The global earthquake. As Iran searches for oxygen, the collateral damage of this blockade is fracturing the global economy and geopolitics. Behind closed doors, the Iranian social collapse is advancing at a steady pace. A crude report of the Financial Times details that real inflation is already close to 50% and the national currency (the rial) sinks to historic lows. The price of basic products such as cheese and chicken has skyrocketed, and the government admits that more than 191,000 workers have applied for unemployment benefits since the start of the war.
Globally, the Straits crisis has shattered the mirage of modern logistics. The collapse of Hormuz It’s not a temporary traffic jam.but a tectonic fault that has broken the “just in time” system and is threatening the hegemony of the petrodollar. Markets, panicking over a prolonged disruption, have pushed a barrel of Brent crude above $120, its highest level since 2022.

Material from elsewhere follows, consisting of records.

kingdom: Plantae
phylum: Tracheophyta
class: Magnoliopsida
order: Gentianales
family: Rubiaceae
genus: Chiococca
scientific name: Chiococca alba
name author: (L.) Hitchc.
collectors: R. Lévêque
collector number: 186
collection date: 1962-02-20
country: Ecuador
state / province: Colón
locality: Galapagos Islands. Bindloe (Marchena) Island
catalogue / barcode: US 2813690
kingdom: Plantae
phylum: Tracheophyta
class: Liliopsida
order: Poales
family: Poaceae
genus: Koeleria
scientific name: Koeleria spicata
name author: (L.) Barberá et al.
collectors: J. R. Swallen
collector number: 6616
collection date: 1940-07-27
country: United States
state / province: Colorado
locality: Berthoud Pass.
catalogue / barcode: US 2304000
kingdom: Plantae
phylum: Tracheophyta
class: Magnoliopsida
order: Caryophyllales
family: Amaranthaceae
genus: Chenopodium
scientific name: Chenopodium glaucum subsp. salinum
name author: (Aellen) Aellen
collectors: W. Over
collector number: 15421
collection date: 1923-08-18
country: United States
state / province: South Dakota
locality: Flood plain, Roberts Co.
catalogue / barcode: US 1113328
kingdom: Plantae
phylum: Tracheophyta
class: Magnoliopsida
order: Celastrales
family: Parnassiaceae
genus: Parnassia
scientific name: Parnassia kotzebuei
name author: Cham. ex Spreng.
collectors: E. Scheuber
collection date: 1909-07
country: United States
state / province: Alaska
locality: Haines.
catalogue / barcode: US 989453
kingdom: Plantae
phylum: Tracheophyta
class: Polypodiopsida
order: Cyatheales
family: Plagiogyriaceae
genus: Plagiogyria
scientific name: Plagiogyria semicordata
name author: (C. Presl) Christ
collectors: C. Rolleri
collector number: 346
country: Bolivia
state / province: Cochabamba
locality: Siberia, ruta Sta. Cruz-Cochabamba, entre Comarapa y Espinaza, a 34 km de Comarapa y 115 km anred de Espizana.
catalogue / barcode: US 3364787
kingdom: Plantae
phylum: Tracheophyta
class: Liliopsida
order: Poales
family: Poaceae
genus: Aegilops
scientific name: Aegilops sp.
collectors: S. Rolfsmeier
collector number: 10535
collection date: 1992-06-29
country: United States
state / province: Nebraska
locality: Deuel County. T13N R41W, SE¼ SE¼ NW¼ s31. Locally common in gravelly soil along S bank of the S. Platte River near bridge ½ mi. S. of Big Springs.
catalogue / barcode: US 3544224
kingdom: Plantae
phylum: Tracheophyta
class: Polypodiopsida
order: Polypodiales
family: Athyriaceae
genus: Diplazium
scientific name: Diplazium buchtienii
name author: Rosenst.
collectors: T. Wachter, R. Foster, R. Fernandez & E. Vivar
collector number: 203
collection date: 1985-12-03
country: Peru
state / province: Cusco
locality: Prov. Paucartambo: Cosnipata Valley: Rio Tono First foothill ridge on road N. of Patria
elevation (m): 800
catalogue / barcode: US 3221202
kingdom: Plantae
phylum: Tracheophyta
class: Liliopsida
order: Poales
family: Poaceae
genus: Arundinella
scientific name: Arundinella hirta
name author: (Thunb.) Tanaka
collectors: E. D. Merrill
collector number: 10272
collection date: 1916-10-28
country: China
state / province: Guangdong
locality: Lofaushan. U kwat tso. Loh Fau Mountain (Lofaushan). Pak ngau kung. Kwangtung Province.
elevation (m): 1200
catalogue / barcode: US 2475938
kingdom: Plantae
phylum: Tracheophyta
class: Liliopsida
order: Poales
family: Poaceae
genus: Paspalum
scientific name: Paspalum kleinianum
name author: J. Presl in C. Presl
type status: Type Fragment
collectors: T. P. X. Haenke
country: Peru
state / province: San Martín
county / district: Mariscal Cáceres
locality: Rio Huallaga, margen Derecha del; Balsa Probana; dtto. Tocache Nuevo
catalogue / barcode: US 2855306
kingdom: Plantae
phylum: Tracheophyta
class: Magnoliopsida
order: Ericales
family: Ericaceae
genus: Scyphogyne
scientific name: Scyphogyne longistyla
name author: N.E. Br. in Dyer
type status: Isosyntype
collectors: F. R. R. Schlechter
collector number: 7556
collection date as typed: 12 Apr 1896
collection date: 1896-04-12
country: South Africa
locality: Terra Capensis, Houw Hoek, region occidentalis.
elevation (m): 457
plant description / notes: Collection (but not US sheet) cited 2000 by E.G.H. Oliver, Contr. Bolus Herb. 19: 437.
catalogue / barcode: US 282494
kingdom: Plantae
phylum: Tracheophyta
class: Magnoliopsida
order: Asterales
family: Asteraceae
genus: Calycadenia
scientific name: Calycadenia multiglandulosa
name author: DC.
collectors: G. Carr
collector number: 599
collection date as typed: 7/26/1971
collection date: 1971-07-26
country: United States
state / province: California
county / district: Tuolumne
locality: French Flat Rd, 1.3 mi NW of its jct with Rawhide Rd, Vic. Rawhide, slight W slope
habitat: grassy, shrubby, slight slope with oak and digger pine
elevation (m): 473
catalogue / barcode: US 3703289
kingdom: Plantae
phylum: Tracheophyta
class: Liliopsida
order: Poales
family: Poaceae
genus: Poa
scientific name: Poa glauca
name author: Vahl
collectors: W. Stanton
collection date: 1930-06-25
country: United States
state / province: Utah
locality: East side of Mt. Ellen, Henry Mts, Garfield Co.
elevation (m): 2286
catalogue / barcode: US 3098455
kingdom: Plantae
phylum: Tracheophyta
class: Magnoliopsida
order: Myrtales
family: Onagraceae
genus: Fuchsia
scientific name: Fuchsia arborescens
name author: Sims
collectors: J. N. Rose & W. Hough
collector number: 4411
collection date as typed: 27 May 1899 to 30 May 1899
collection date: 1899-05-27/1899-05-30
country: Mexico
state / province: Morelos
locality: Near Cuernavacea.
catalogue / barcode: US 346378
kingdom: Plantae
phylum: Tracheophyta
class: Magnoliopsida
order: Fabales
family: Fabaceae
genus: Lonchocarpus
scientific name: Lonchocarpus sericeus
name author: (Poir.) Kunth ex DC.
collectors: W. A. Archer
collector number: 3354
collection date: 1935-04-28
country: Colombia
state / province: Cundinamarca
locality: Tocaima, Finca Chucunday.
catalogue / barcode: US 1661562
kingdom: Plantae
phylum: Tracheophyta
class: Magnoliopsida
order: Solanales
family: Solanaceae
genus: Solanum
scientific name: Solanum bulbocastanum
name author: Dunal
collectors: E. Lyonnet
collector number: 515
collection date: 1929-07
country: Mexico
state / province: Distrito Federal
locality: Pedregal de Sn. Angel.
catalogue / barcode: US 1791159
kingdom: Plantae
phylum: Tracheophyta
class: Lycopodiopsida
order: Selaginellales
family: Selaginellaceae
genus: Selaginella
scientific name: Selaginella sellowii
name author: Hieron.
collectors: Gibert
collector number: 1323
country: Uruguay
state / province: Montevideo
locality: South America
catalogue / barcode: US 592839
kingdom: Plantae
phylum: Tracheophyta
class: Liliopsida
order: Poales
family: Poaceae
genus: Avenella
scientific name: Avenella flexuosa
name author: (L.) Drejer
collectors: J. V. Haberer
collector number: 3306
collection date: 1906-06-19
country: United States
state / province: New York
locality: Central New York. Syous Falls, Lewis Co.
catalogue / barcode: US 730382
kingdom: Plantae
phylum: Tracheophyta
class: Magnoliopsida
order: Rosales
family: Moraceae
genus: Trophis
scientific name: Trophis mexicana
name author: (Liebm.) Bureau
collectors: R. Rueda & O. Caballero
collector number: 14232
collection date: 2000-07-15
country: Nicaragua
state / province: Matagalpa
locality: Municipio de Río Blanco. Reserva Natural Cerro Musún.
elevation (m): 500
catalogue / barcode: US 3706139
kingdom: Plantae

But the most seismic geopolitical consequence of this war has erupted within the oil cartel: the United Arab Emirates (UAE). will leave OPEC+ May 1st. Fed up with production quotas that limited their income and feeling deeply abandoned by their Arab neighbors in the face of direct attacks from Iran, the Emiratis have decided to fly alone. This breakup leaves Saudi Arabia alone bearing the cost of stabilizing the market, greatly weakens OPEC and gives Donald Trump a diplomatic coup that he had been seeking for years.
The final pulse. In the end, this conflict has become a drag race in which no one emerges unscathed. The big question that will decide the outcome of the war is who will go bankrupt first: the fragile and antiquated oil wells of Iran and its exhausted population, or the global consumers and the great Western powers, unable to withstand the skyrocketing fuel prices and the collapse of world shipping routes for much longer.
And all this happens under inescapable pressure. While political leaders debate and move their chips thousands of kilometers away, the valves of Kharg Island do not understand diplomacy. The crude oil continues to flow into the tanks, the level rises centimeter by centimeter and the geological clock continues counting down the days until collapse.